Hey everyone -- I have a tiny (OK not so tiny) dilemma with my tiny one. Lately she's been, well, difficult. To say the least. I love her so much, that goes without saying, but I will say it anyway. I am feeling major mother's guilt, and I need to know how you handle or have handled this in the past with your little strong willed ones.
Let me give an example. Little KG loves to be in control. Normal, right? of a toddler aged girl. She's very strong willed. Well, lately, and I'm talking over the past several weeks, my sweet girl who would love me and kiss me and hug me and say "I love you, Mommeeee", sing with me, smile at me, the whole deal.. nothing. It's all about yelling at me, short blasts of nastiness with a look of defiance in her eyes, her little head bobbing to one side. (And that's just for starters)... It's killing me. I know they all go through phases. She's had them before. I remember phases during teething when she'd not be as happy, and be more whiny, etc. But this? This is all day long of no smiles at me. I truly feel like she doesn't like me. I know this is emotions talking, and I've had a rough few months, both health wise and emotion wise -- but I'm truly afraid that this is the case. She will not, will not hug me. She never wants me. She wants her daddy. She wraps her arms around his neck and squeezes on him. She wants her brother. She "gugs" him all the time. It's just me she doesn't seem to like. I have heard of mothers and daughters who just never get along. Is this a possibility that this could be happening to me and my precious little girl? I fear for the future when she is a tween, then a teen..
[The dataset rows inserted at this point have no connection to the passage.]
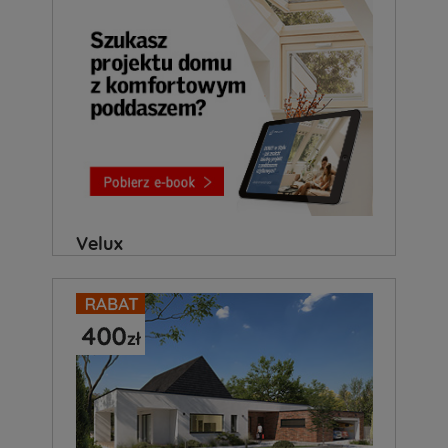
Velux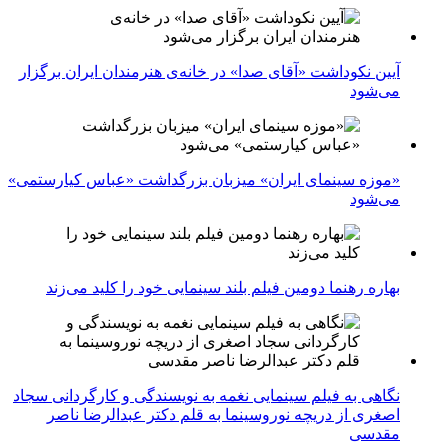
آیین نکوداشت «آقای صدا» در خانه‌ی هنرمندان ایران برگزار
می‌شود
«موزه سینمای ایران» میزبان بزرگداشت «عباس کیارستمی»
می‌شود
بهاره رهنما دومین فیلم بلند سینمایی خود را کلید می‌زند
نگاهی به فیلم سینمایی نغمه به نویسندگی و کارگردانی سجاد
اصغری از دریچه نوروسینما به قلم دکتر عبدالرضا ناصر
مقدسی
OK, that's not all .... I'm definitely dealing with major issues myself. Major. I look around my house and all I see right now is chaos. I could spend all day long doing the daily "maintenance" things and I feel as if I never get ahead. One of the biggest reasons is that Little Miss Tiny leaves chaos in her wake. She literally strews her toys all over the first floor of the house. If I put her down in the family room (huge room, baby proofed, lots of toys, and she can see everything I'm doing in the kitchen, and it's gated off)-- she gets mad and I feel all guilt. Total guilt. B thinks it's totally OK to put her down there to play, he says it's completely OK and that she will get used to it. Then I can start to get my house in order (it is not at the moment and it's killing me).. I feel like once I get completely organized and have a system in place I will be a better wife, mom, person, everything. When I'm unloading the dishwasher she is right there like a little tornado, rummaging through the clean (or dirty) dishes, taking them right out. It's not enough to wait to save it all for nap time. Nothing ever gets done this way. I need some help and some advice....
Please give me your thoughts. Help me to alleviate my guilt about putting her in "the cage" as I think of it.. or please, give me some other ideas at least. I'm getting worn out and I don't know what to do anymore.